(Skeletal landmark data)

===============

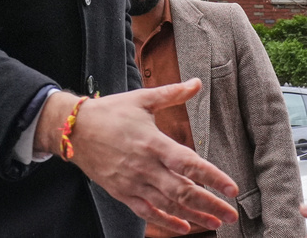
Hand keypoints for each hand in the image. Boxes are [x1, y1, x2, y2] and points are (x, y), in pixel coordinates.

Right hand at [37, 79, 238, 234]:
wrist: (74, 130)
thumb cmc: (110, 112)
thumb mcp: (142, 99)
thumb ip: (172, 94)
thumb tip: (197, 83)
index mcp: (153, 142)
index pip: (189, 163)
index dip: (212, 177)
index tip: (232, 188)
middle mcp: (145, 166)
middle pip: (183, 191)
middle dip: (210, 204)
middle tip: (231, 215)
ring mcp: (133, 182)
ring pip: (168, 205)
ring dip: (194, 216)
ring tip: (216, 223)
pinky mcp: (123, 192)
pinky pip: (147, 212)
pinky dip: (166, 222)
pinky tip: (183, 228)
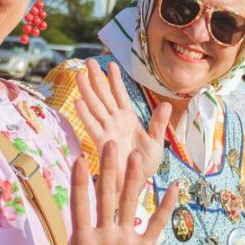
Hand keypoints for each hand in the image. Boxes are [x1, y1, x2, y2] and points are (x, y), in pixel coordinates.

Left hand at [8, 142, 177, 244]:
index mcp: (84, 240)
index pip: (81, 205)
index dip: (80, 183)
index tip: (78, 159)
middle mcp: (105, 234)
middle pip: (107, 196)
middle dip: (109, 170)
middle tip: (110, 144)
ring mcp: (126, 240)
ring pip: (131, 203)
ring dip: (134, 180)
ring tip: (136, 157)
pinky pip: (156, 224)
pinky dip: (165, 206)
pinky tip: (173, 188)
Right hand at [75, 59, 171, 189]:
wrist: (137, 184)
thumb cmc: (144, 165)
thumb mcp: (156, 141)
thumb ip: (158, 123)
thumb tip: (166, 104)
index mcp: (128, 119)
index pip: (120, 95)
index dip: (114, 80)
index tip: (110, 64)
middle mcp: (115, 122)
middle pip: (104, 96)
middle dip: (96, 79)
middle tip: (88, 61)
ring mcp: (107, 131)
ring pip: (96, 107)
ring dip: (87, 92)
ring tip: (78, 75)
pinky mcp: (102, 143)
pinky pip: (93, 126)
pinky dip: (85, 115)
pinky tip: (78, 102)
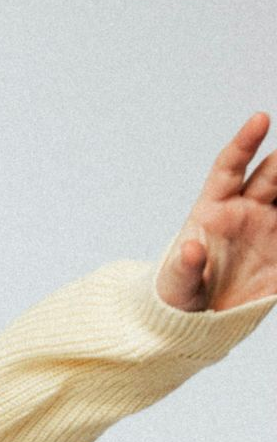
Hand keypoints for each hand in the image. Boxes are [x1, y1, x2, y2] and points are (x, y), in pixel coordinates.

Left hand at [156, 113, 276, 311]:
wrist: (197, 323)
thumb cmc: (177, 296)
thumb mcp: (174, 285)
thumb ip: (184, 267)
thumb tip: (190, 250)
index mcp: (214, 208)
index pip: (231, 166)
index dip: (245, 142)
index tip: (261, 118)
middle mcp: (246, 210)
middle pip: (273, 174)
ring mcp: (269, 228)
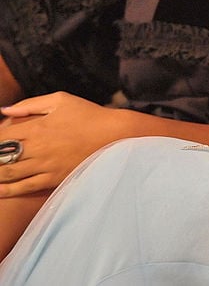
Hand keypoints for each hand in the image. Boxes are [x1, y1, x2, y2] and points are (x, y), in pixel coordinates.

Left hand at [0, 93, 123, 195]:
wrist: (115, 134)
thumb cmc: (88, 114)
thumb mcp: (61, 100)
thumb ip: (31, 104)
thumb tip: (4, 110)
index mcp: (37, 127)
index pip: (0, 135)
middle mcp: (38, 148)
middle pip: (0, 157)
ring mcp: (46, 165)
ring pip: (8, 174)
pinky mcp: (54, 178)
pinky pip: (25, 187)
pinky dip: (7, 190)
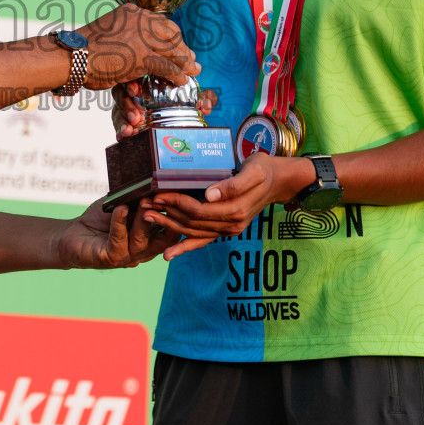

===============

Transcribe, exactly and without additions, the lines of the records above, beginning with the line that contains "middle dip: (109, 170)" and ending with the line that contains "pinky mcp: (102, 143)", both included.

:: Your solution ::
middle dip: (109, 170)
middle tip: (110, 144)
ring mcp: (126, 240)
ring pip: (131, 203)
ring dip: (134, 180)
ring tip: (136, 157)
pinky pip: (156, 224)
pinky dip: (165, 206)
pinky tip: (173, 188)
Right hand at [75, 59, 171, 189]:
wrist: (137, 184)
thumb cmc: (144, 165)
thumb mcp: (156, 141)
thumb ip: (158, 123)
thumb tip: (166, 104)
index mcp: (128, 119)
index pip: (120, 95)
index dip: (114, 80)
index tip: (110, 64)
middle mcp: (115, 122)
middle pip: (104, 96)
middle dip: (96, 79)
middle tip: (88, 61)
ring mcp: (107, 131)
ring pip: (96, 107)
ring dip: (87, 92)
ring tip: (78, 75)
pinky mcp: (102, 143)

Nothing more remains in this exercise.